作業の目的:
下にある、武藤選手の活躍と引当金の税効果についての文章を、一字一句変えずに全文書き写せ。

読む文章:
--------
2015/9/3
マインツの武藤嘉紀選手がハノーバー戦でブンデスリーガ初ゴールを含む2得点の大活躍を見せてくれた。このところ香川選手や岡崎選手も好調だし、日本代表の今夜のカンボジア戦、9/8のアフガニスタン戦が楽しみだ。
武藤選手は守備でも終盤まで素晴らしかった。マインツ監督のシュミット氏は前節のボルシアMG戦の武藤を評して「岡崎のようだ」と言ったとか。この献身性がチームに早く溶け込む一つの秘訣なのかもしれない。87分の交代でシュミット監督は武藤選手をお辞儀パフォーマンスで迎えたが、武藤選手はびっくりして恐縮気味だった。それが微笑ましかった。
さて、このシリーズの前回(503-8/27)の最後に、僕がこのシリーズで犯したミスを2つ挙げた。今回は、役員退職慰労引当金の税効果を例にしながら、その2つを中心に書いていくことになる。
では、その2つを検討しよう。
(1つ目のミス)… 見積りに求められる確実性のレベルを間違えた?
これについては、その後の公開草案の読み込みによって、次のことが分かった。
--------
データ一覧:
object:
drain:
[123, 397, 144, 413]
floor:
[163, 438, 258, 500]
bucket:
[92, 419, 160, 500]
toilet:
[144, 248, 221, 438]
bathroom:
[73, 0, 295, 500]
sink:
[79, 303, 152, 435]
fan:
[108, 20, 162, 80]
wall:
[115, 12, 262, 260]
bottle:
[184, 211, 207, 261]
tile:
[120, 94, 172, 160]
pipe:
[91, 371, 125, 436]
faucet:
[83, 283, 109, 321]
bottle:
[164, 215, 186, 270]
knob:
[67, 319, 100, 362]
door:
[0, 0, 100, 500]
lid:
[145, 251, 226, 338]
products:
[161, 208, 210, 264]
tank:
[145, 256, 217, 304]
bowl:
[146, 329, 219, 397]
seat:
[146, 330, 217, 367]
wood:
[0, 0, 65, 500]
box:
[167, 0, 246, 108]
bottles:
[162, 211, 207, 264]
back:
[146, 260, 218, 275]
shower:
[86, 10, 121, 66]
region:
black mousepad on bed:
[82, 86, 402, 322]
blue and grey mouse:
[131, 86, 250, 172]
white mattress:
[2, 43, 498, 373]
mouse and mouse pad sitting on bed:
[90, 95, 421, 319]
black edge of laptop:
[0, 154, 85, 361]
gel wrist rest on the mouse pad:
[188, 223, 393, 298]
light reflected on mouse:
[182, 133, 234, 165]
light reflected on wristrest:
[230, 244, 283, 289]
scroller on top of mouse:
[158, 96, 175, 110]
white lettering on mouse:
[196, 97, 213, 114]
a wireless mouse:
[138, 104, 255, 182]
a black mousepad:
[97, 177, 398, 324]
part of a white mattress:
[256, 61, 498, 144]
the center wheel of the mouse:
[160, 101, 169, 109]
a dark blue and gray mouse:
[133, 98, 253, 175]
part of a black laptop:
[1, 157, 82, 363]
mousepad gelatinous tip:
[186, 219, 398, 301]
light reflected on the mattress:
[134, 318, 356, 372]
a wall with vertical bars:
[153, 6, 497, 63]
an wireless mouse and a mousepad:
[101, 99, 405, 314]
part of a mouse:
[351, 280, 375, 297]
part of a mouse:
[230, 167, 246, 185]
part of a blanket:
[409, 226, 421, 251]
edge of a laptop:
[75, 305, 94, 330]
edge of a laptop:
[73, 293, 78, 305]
--------
作業の結果:
2015/9/3
マインツの武藤嘉紀選手がハノーバー戦でブンデスリーガ初ゴールを含む2得点の大活躍を見せてくれた。このところ香川選手や岡崎選手も好調だし、日本代表の今夜のカンボジア戦、9/8のアフガニスタン戦が楽しみだ。
武藤選手は守備でも終盤まで素晴らしかった。マインツ監督のシュミット氏は前節のボルシアMG戦の武藤を評して「岡崎のようだ」と言ったとか。この献身性がチームに早く溶け込む一つの秘訣なのかもしれない。87分の交代でシュミット監督は武藤選手をお辞儀パフォーマンスで迎えたが、武藤選手はびっくりして恐縮気味だった。それが微笑ましかった。
さて、このシリーズの前回(503-8/27)の最後に、僕がこのシリーズで犯したミスを2つ挙げた。今回は、役員退職慰労引当金の税効果を例にしながら、その2つを中心に書いていくことになる。
では、その2つを検討しよう。
(1つ目のミス)… 見積りに求められる確実性のレベルを間違えた?
これについては、その後の公開草案の読み込みによって、次のことが分かった。